What our ancestors’ third eye reveals about the evolution of mammals to warm blood

The fossilised skull of an Odontocyclops displays its pineal foramen. Nkansahrexford (Own work) via Wikimedia Commons, CC BY

French philosopher René Descartes believed that the pineal gland, a tiny button of neurons located in the depth of our brain, was the seat of the soul.

Today, thanks to palaeontology, genetic and developmental studies, we know that it is actually the evolutionary relic of a long-vanished organ, the third eye. This is also known as the pineal eye and is a receptor located on the top of the head. Many existing reptiles such as monitor lizards, some iguanas and the tuatara still have a pineal eye.

All reptiles that still have the pineal eye today are “cold blooded”; they have what’s known as an ectotherm metabolism. Modern mammals – which of course have “warm blood” or an endotherm metabolism – don’t have a pineal eye.

Our group of researchers at the University of the Witwatersrand wondered whether being able to pinpoint when pre-mammalian species lost their pineal eye might unlock the secret of when “warm bloodedness” become a mammalian hallmark. That’s what drove an ambitious study using fossil remains from South Africa’s Karoo region.

We were proved right: our research revealed that mammalian ancestors likely shifted from “cold” to “warm” blood 246 million years ago. This was 10 million years before the first dinosaur even appeared.

Why have a third eye?

As with a regular eye, the pineal eye is made up of a cornea, a lens and a retina. Our paired eyes and the reptilian pineal eye are also very similar in terms of embryological development and the genes expressed during this. The pineal eye differs from a regular eye, though, in that it’s usually covered by a thick and large scale and can differentiate between light and dark only.

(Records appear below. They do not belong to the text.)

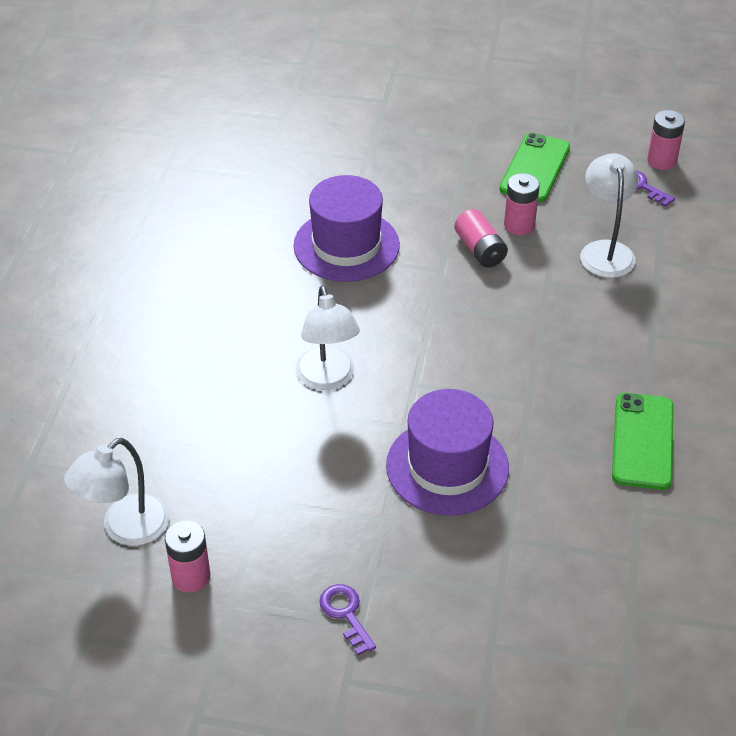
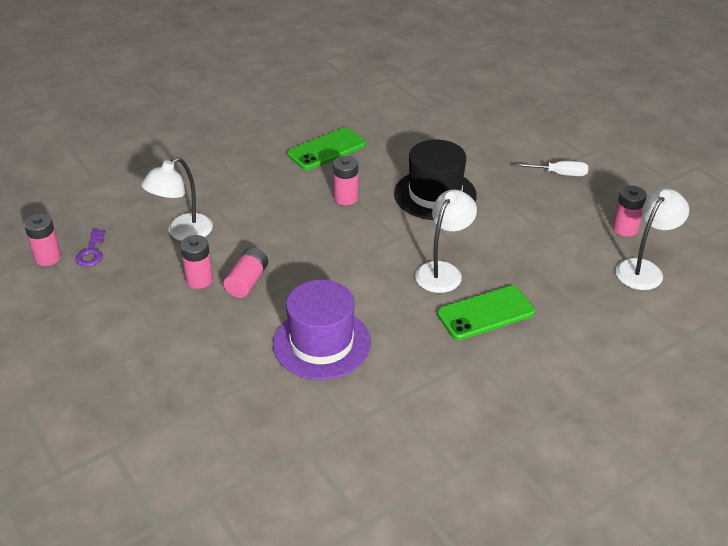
camera: 135 degrees left, 5 degrees down
(125, 529) = (644, 269): white lamp -> white lamp turned 45 degrees counterclockwise
(346, 614) = (559, 174): purple key -> white screwdriver
(447, 467) = (435, 194): purple hat -> black hat
(528, 393) = (346, 198): none -> pink battery
(534, 168) = (122, 308): green phone -> green phone (486, 313)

Our regular eyes can also see variations between light and dark, day and night – so what’s the point of having an organ as redundant as the pineal eye? Research shows that in reptiles the pineal eye acts as a calendar. It can see days getting longer and nights getting shorter, and the reverse, and so tells the brain how seasons are changing. As a consequence, it monitors most life cycles such as sleep and reproduction rhythms.

Komodo dragons and some other reptiles still have a pineal eye. Arturo de Frias Marques (Own work) via Wikimedia Commons, CC BY

Surgical experiments on lizards have also shown that removing the pineal eye affects their capacity to regulate their body temperature, a process called thermoregulation.

This is fascinating since our pre-mammalian ancestors did have a pineal eye and lost it in the course of their evolution toward a more mammalian condition. This suggested that by following the reduction and disappearance of the pineal eye through millions of years, we might be able to point out the time when our ancestors became “warm blooded”.

A gateway to ancient metabolism

The pineal eye’s evolution is easy to study. It has an unmistakable bony correlate, the pineal foramen. This is a tube that pierces the skull roof for the pineal eye and nerve.

Most of our ancestors, the pre-mammalian therapsids, had such a foramen on the top of their heads, as can be seen in their fossilised skulls, and thus had a pineal eye. It’s reasonable to assume that this organ fulfilled a similar role in thermoregulation as it does in today’s reptiles.

By checking for the pineal foramen in fossils, we reasoned, it would be possible to trace back the transition from a “reptile-like” to a “mammal-like” metabolism in the lineage that eventually led to mammals.

So our team of palaeontologists and neurologists checked for the pineal foramen in more than 600 skulls. These were all found in the Karoo’s incredibly rich fossil-bearing deposits and dated back to between 300 million and 200 million years ago.

That’s an important time period, since South Africa was situated close to the South Pole at that time thanks to continental drift. The climate, then, was much colder and drier, and the contrast between the country’s seasons was greater than today. This implies that species with “cold blood” must have had a pineal eye to help them regulate their body temperature.

To find a species that lived under such harsh conditions without a pineal foramen would strongly suggest that this species was “warm blooded” and that a pineal eye was no longer required to survive.

An evolutionary step forward

We found that the pineal foramen was present in most pre-mammalian therapsids before 260 million years ago. After this the feature was increasingly absent. This suggests the pineal eye became dispensable and wasn’t needed for survival any more.

The increasing loss of the pineal foramen occurred in two lineages. One of these, the cynodonts, led to mammals. In their case, the pineal foramen disappeared entirely 246 million years ago. It’s then, we believe, that the transition from “cold blood” to “warm blood” was achieved.

More work needs to be done to test this evolutionary scenario, but if it proves true it would mean that mammals had likely already evolved one of the key adaptations that enabled them to survive for more than 200 million years through the reign and extinction of dinosaurs and two mass extinctions to the present day.